既要让晋王觉得有甜头,继续卖命,又不能让他得到真正能威胁到自己的核心利器。
徐渭会意点头,记录下来。
处理完这些军政要务,书房内安静下来。炭火噼啪,暖气融融。
自率部入京以来,历经黑石峡生死、京城博弈、漠北征伐、再到回京后与太后斗法、扶立新君、铲除鲁王……神经似乎从未有一刻真正松弛。
如今,朝局初定,外患暂缓,内敌剪除,手中权柄日重,国库(及内库)日渐充盈,军队也逐渐握牢。
一股久违的、带着疲惫的松弛感,悄然蔓延开来。陈九斤走回书案后坐下,闭目揉了揉眉心。
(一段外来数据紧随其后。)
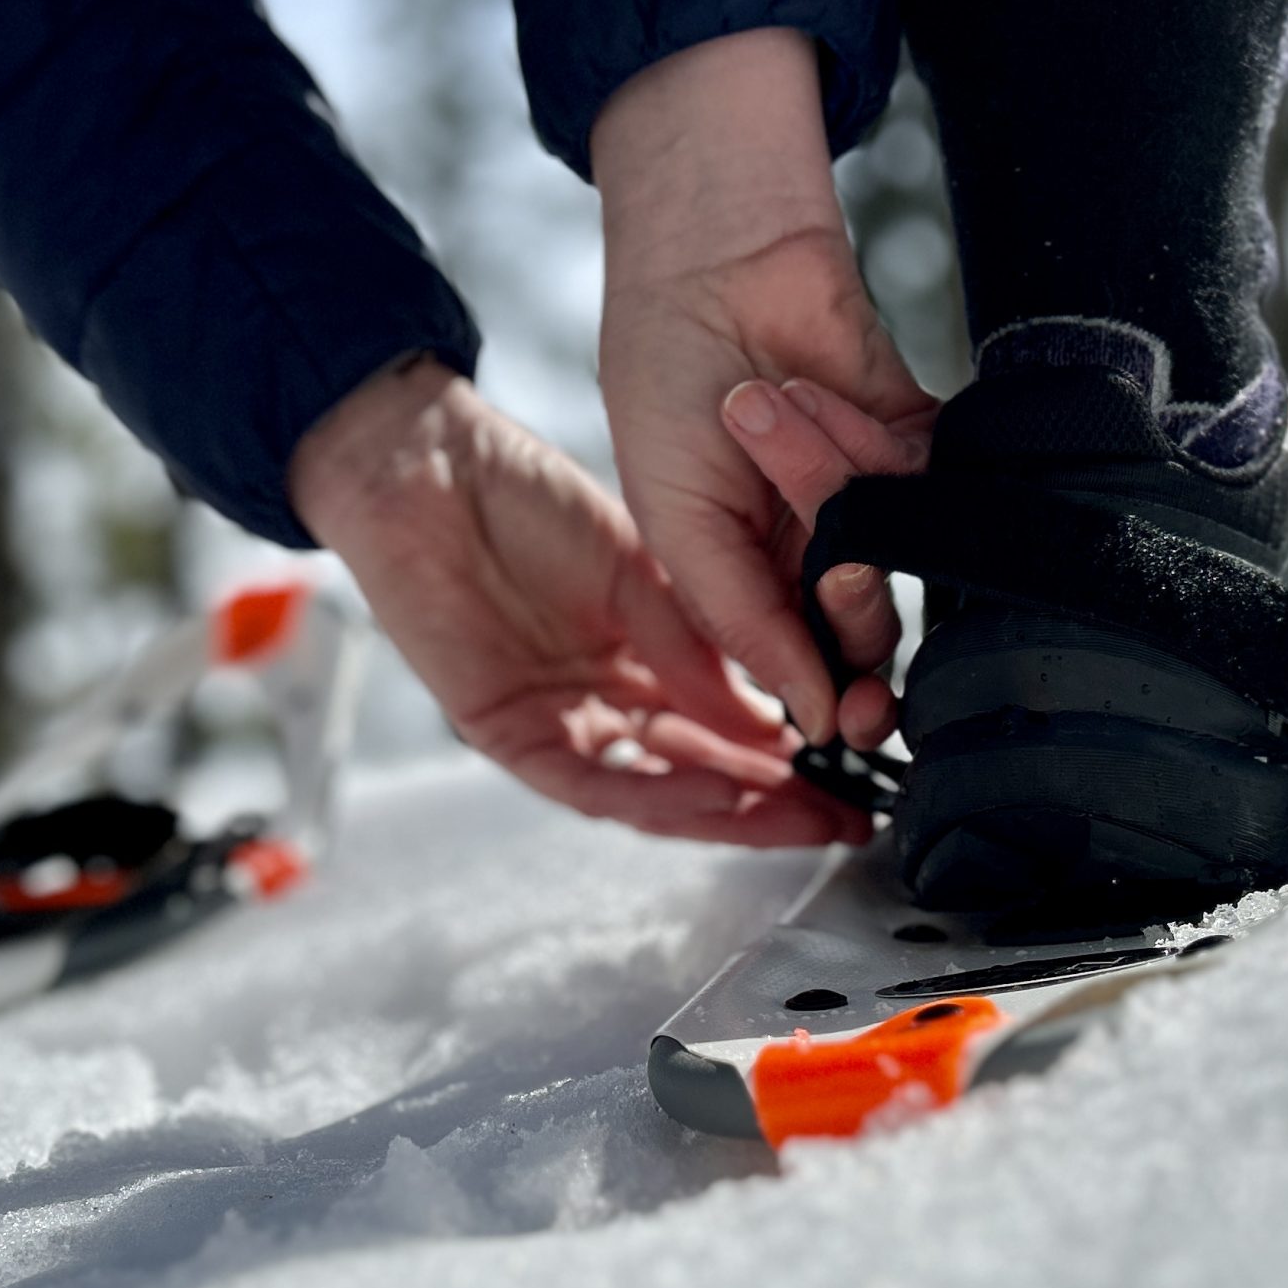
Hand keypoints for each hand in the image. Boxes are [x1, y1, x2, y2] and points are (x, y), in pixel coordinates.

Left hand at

徐渭见状,轻声道:“王爷近日操劳过甚,如今诸事暂安,也该稍作休憩了。太后娘娘那边,也多次问起王爷何时得闲。”
提到慕容宸,陈九斤睁开眼,目光柔和了些许。
还有青萍府的芷柔、小翠、孩子们,以及萨仁、红绫……想起她们,心中便涌起复杂的温情与歉疚。权力之路,注定要牺牲许多常人的天伦之乐。
“待东北战报再稳定些,朝中无甚大事,便……”陈九斤正说着,门外传来周虎的声音。
“王爷,江南八百里加急,沈万山呈递的密函。”
陈九斤与徐渭对视一眼。沈万山刚交出巨额“捐输”,又密函何事?
密函很快呈上。打开来看,并非紧急军情,而是一封措辞极其恭谨、甚至近乎谄媚的邀请函。
信中,沈万山先是大表忠心,感激摄政王“明察秋毫”、“保全之恩”,继而盛赞江南入冬后“别有一番清雅景致”,言其已在苏州精心备下一处“玲珑别业”,临近太湖,风景绝佳,且搜罗了江南诸多奇人异士、能工巧匠,更有“海外番商带来新奇之物”。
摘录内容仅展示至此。